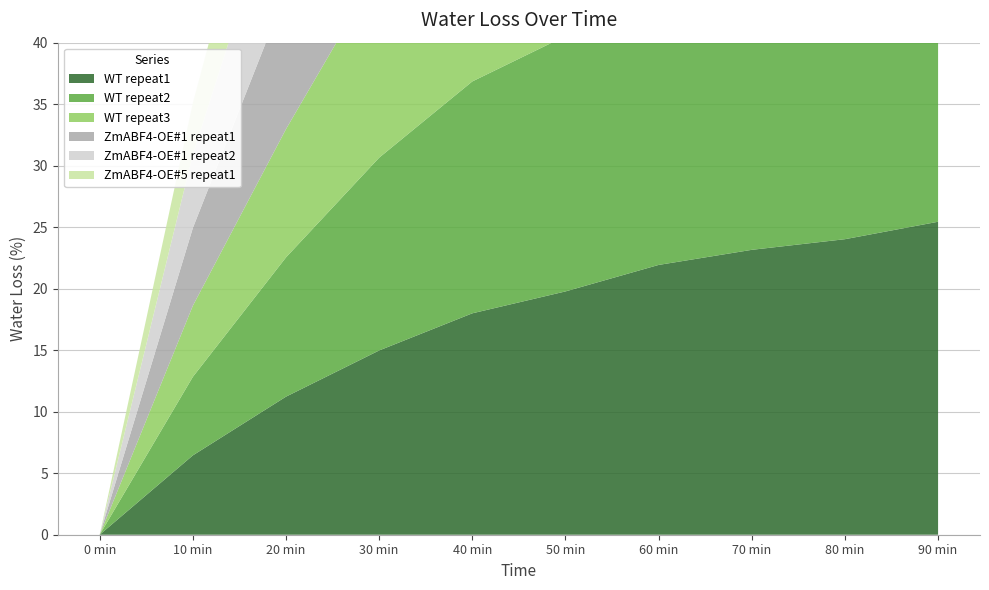

Reading left to right, transcribe all the data shown in this chart.

WT repeat1: 0 min=0.0	10 min=6.4	20 min=11.2	30 min=15.0	40 min=18.0	50 min=19.8	60 min=21.9	70 min=23.2	80 min=24.0	90 min=25.4
WT repeat2: 0 min=0.0	10 min=6.4	20 min=11.3	30 min=15.7	40 min=18.9	50 min=20.8	60 min=23.1	70 min=24.3	80 min=25.3	90 min=26.6
WT repeat3: 0 min=0.0	10 min=5.8	20 min=10.4	30 min=15.3	40 min=18.0	50 min=19.5	60 min=22.6	70 min=23.3	80 min=23.9	90 min=25.7
ZmABF4-OE#1 repeat1: 0 min=0.0	10 min=6.3	20 min=11.2	30 min=14.1	40 min=16.9	50 min=18.7	60 min=20.4	70 min=22.1	80 min=23.4	90 min=24.5
ZmABF4-OE#1 repeat2: 0 min=0.0	10 min=6.0	20 min=10.5	30 min=13.4	40 min=16.0	50 min=17.7	60 min=19.6	70 min=21.2	80 min=22.3	90 min=23.7
ZmABF4-OE#5 repeat1: 0 min=0.0	10 min=4.2	20 min=8.8	30 min=12.8	40 min=15.1	50 min=16.9	60 min=19.4	70 min=20.5	80 min=21.5	90 min=23.3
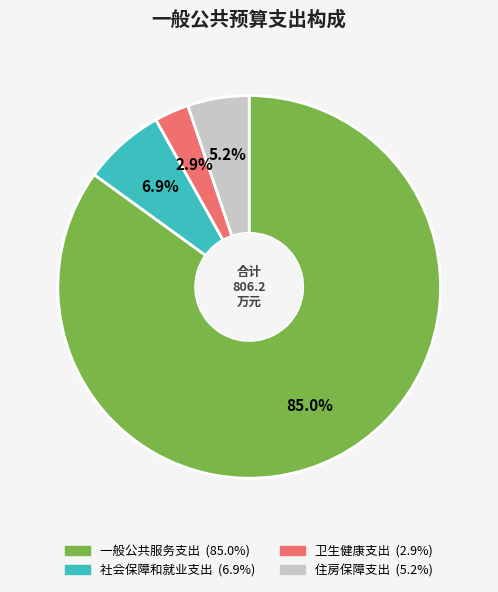

To the nearest percent, what is the difference between the 住房保障支出 and 社会保障和就业支出 slice percentages?

2%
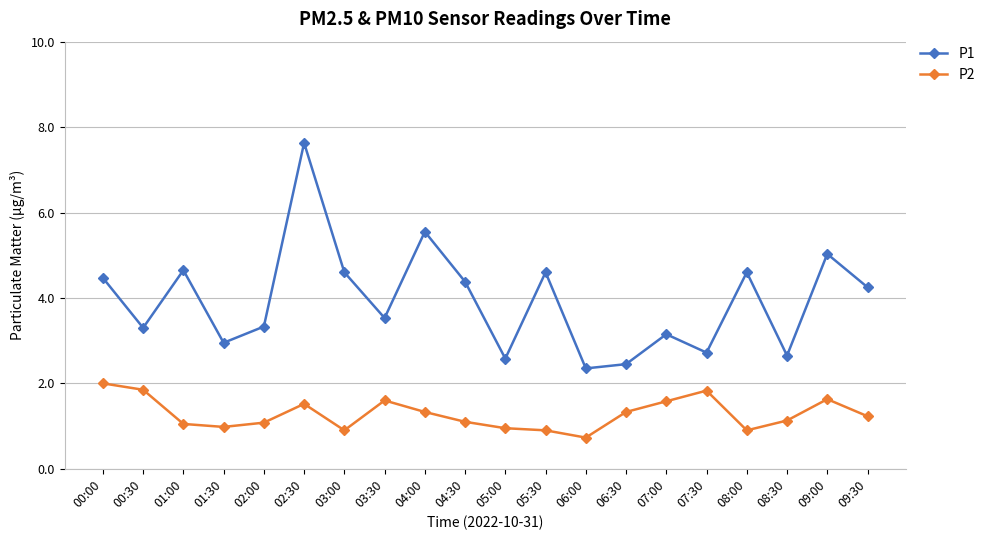

What is the difference between the P2 values at 00:00 and 09:30?

0.8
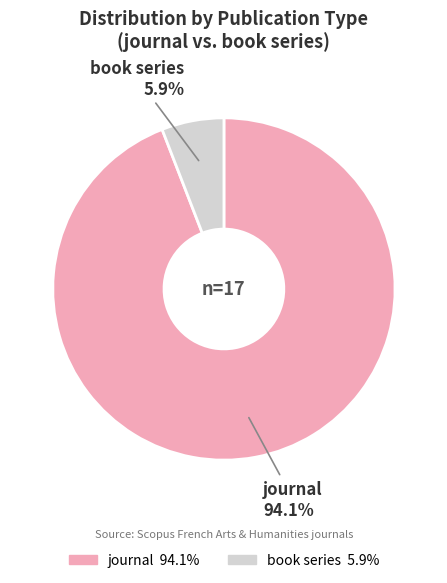

How many segments does this pie chart have?

2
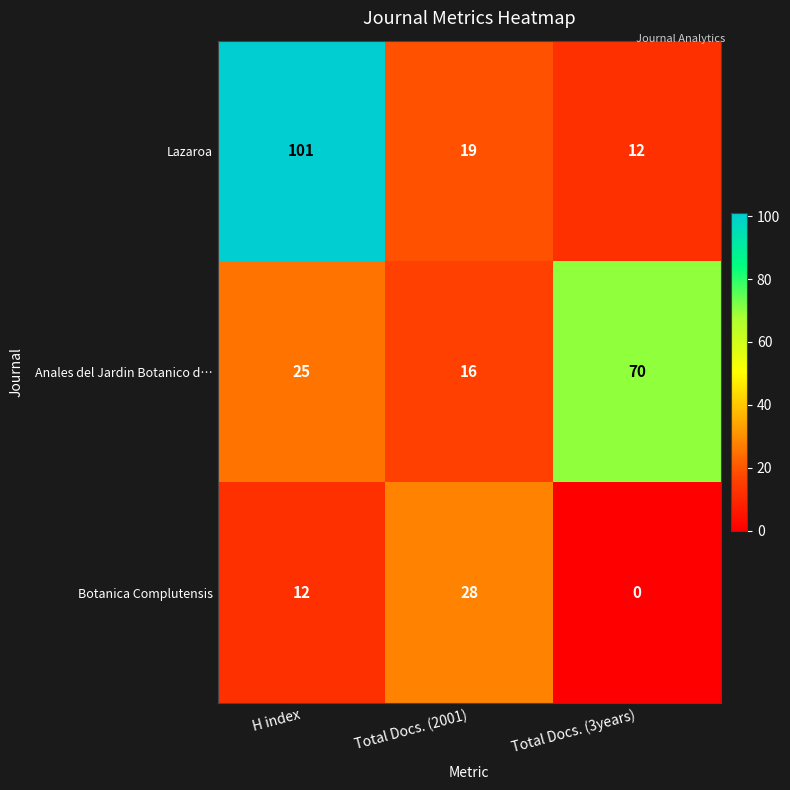

What is the difference between the Anales del Jardin Botanico d… values at Total Docs. (3years) and Total Docs. (2001)?

54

******************************

» EXERCISE REQUIREMENTS
Transcribe the part of the entries that opens with the line containing "What is the difference between the P2" and runs through the end of the entries, leaving out the pictures.

» ANSWER TO THIS TASK
What is the difference between the P2 values at 00:00 and 09:30?

0.8

How many segments does this pie chart have?

2

What is the difference between the Anales del Jardin Botanico d… values at Total Docs. (3years) and Total Docs. (2001)?

54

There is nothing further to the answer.